I remember the day I deleted my oldT's voicemails, I initially thought it would kill me to let them go, but once I did it was like a weight was lifted and I felt much more free to go toward better things. I'm glad I didn't do it sooner than I was ready, but also glad I didn't keep torturing myself either. I think you just get a feeling when you're ready, and having a supportive new T makes a huge difference.

Did you have mixed feelings about deleting/ how are you feeling now?
Given the night and day difference between oldT and newT, I am getting a lot of perspective on the situation with oldT. I'm letting go of the need to hold on to that attachment. I think maybe the pain and conflict still had hold of me as an unresolved interaction. But in reality, I'm not interacting with her, and I need to let go of it.

-RT
Wow! RT that's awesome! I admire your courage!

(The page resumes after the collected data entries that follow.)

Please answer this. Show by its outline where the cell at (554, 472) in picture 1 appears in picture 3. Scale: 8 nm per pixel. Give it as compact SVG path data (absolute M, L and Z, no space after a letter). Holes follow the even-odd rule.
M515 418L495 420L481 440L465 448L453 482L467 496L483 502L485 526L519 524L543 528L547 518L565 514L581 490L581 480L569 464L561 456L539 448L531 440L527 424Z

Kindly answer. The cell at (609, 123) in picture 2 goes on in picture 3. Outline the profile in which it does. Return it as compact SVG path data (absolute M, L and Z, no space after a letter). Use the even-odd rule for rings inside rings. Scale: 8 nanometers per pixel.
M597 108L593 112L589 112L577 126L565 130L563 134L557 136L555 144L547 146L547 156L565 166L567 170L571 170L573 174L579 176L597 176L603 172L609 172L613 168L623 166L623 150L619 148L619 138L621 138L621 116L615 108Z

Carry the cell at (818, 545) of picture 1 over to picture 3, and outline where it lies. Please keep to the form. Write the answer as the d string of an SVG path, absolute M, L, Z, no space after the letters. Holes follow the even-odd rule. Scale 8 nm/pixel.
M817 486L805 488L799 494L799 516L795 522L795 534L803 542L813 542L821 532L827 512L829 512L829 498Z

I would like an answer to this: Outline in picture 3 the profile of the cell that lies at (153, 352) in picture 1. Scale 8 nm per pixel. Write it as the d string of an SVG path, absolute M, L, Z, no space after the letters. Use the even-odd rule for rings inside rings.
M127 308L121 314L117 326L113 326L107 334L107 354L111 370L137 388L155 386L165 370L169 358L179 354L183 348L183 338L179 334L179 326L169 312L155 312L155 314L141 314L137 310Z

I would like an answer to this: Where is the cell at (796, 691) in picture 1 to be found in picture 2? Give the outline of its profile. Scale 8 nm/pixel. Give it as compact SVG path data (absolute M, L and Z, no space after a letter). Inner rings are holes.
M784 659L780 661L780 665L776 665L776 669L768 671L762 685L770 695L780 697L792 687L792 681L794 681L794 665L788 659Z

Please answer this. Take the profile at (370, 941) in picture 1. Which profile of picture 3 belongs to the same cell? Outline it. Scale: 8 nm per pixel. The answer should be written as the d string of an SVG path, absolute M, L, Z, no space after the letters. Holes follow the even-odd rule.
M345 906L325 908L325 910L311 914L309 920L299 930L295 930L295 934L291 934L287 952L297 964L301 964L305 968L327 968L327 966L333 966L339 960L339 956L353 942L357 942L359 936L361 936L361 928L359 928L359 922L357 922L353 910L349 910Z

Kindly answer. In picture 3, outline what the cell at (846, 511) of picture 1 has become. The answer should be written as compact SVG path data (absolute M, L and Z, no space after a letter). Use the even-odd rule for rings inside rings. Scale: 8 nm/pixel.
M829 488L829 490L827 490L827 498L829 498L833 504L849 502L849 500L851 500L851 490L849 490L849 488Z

I'm still doing the holding on thing. I have one of former T's voicemails that I listen to when I need to feel that connection or when I feel anxious/stressed out. I haven't had the guts to delete it. It's been a year and five months since I've had a session with her and I still struggle with missing her everyday. My current T told me I had the choice to close that door and end the relationship in my head and heart. With everything going on in my life right now, that seems too painful to do. Even when I took my midterm exam this week I mentioned former T (T training school)!!! In the extra credit section I discussed former T because it had to do with my career path.

So....Way to go, RT!! That is progress and I'm proud of you!